Ciltte Kuruluk, Sertlik, Alerji & Egzama: Bedende Taşlaşan Gerilimlerin Dışa Vurduğu Yer
Dışarıdan Sağlam Görünen Erkek Cildine, Taşların Yumuşakça Eşlik Eden Dili
Erkek cildi çoğu zaman anlatmaz.
Kurur.
Sertleşir.
Gerilir.
Kaşınır. Kabuklanır.
Ama nadiren söylenir:
“Bedenim rahatsız.”
Çünkü erkek alışmıştır:
Dayanır.
Ama cilt dayanmaz.
Çünkü cilt sadece korumaz…
aynı zamanda duyurur.
Dış dünyanın fazla geldiği yerlerde,
iç dünya cilde yansır.
🧠 Neden Olur? Erkeklerde Cilt Neyi Taşır?
Hava koşulları, tıraş sonrası tahriş, alerjenler
Stres → bağışıklık dengesi → ciltte yanıt
Sık bastırılan öfke ve tahammülsüzlük → deride “tepki”
“Temas” ile ilgili çekinceler: hem fiziksel hem duygusal
Kimyasal yüklü ortamlar, yoğun ekran maruziyeti
Ve çoğu zaman:
bedenin “artık biraz yumuşamak istiyorum” demesidir bu
🌿 Taşların Ciltle Olan İlişkisi: Yumuşak Frekansla Sertliği Dengelemek
Taşlar, bu süreçte doğrudan cildi tedavi etmez.

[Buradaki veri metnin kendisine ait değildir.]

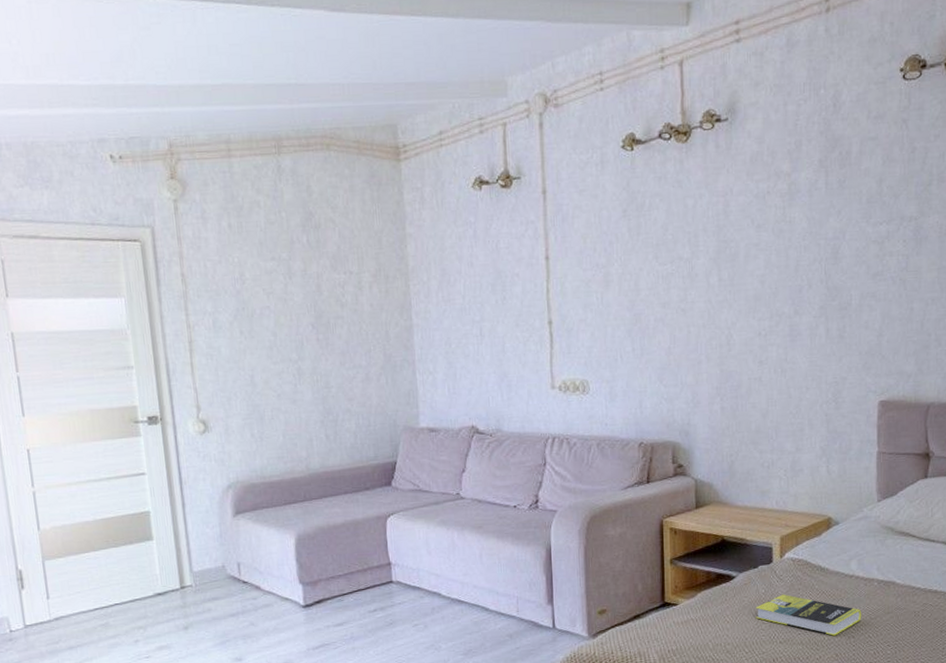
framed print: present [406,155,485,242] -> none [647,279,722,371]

Ama enerji bedeninde cilde yansıyan sertliği, gerginliği ve temas korkusunu dengeler.
Kalp ve solar pleksus bölgelerinde denge kurarak “temasa izin” frekansı oluşturur
Aura alanındaki geçirgenlik sorunlarını düzene sokar
Taşın sabit frekansı, sinir sisteminde gevşemeyi destekler
Cildin “kalkan olma hâlini” yumuşatarak bedenle ruh arasında yeni bir denge kurar
Taş, cilde şunu fısıldar:
“Savunmak için sertleşmene gerek yok.
Yumuşaklık da güçtür.”
“Biz insanı en güzel surette yarattık.”
(Tin Suresi, 4)
Bu güzellik yalnızca derinlikte değil…
deride de vardır.
Taşlar, bu güzelliğin hatırlanmasına eşlik eder.
Sonuç:
Cilt, bedenin en dıştaki diliyse…
taş, o dilin yanında duran ilk dinleyicidir.
Erkek cildi kuruduğunda, çatladığında, alerji gösterdiğinde…
bu sadece dış etkiler değil,
fazla uzun süre içeride kalmış duyguların sessiz yansımasıdır.
Ve taşlar, o sessizliği yargılamadan dinlemeyi bilir.